Apesar dos ingressos para quem queria assistir aos desfiles das escolas de samba acabarem rapidamente, quem tinha dinheiro pagou, no mínimo, R$ 70 pelos mesmos para assistir aos desfiles no primeiro dia.
Aliás, bem acima do valor cobrado no dia das vendas.
A arquibancada custava R$ 10,00, mas com a doação de um quilo de alimento não perecível, exceto sal e açúcar, apenas R$ 5,00.
Por sua vez, cambistas vendiam tranquilamente os ingressos para acesso às arquibancadas – com forte ágio.
A previsão é que hoje, com quatro escolas consideradas da elite do Carnaval santista, o preço seja ainda superior, ultrapassando R$ 100,00.
Na abertura das vendas no final do mês passado, centenas de pessoas comparecem ao Centro de Cultura Patrícia Galvão para adquirir os ingressos.
Aliás, eles também poderiam ser adquiridos pela internet.
As vendas se encerraram poucas horas após a abertura.
Na própria reportagem do site da Prefeitura, de 30 de janeiro, já alertava para se evitar os cambistas.
“É recomendado também para aqueles que não conseguiram comprar ingressos a não fazer aquisições de convites nas mãos de cambistas”. (leia reportagem completa aqui).
Porém, o que se vê e viu é que os cambistas fazem literalmente a festa, sem qualquer interferência.
A dúvida é: como estas pessoas conseguem tantos ingressos em detrimento de outras que querem curtir realmente o Carnaval?

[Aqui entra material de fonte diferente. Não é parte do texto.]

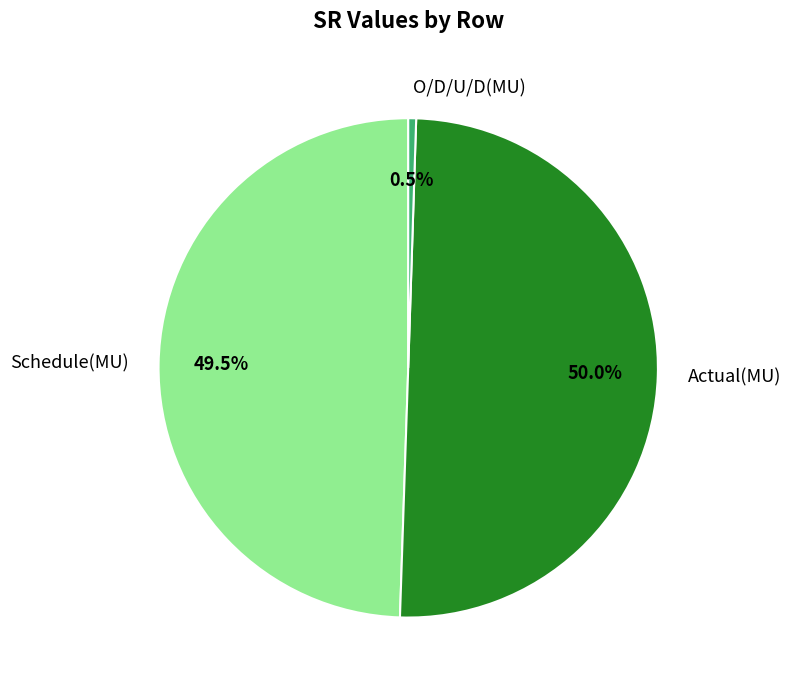

What is the total percentage of Schedule(MU) and Actual(MU)?

99.5%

Por que já não passa a ser feito o reconhecimento facial de quem adquire os ingressos como ocorre em estádios de futebol?
Ou encontra-se uma nova alternativa para que as pessoas deixem de ser lesadas?
Enfim, a pergunta sempre é feita, vereadores reclamam da situação na próxima sessão, mas nunca a solução é encontrada.
Escolas
Só para lembrar: no primeiro dia desfilaram três escolas do Grupo de Acesso: Brasil, Império da Vila e Bandeirantes do Saboó.
Em seguida, quatro do Grupo Especial: União imperial, Real Mocidade, Vila Mathias e Independência.
Hoje, serão quatro agremiações do Acesso: Imperatriz Alvinegra, Dragões do Castelo, Zona Noroeste e Sangue Jovem.
Na sequência, quatro do Grupo Especial: Padre Paulo, Amazonense, X-9 e Unidos dos Morros.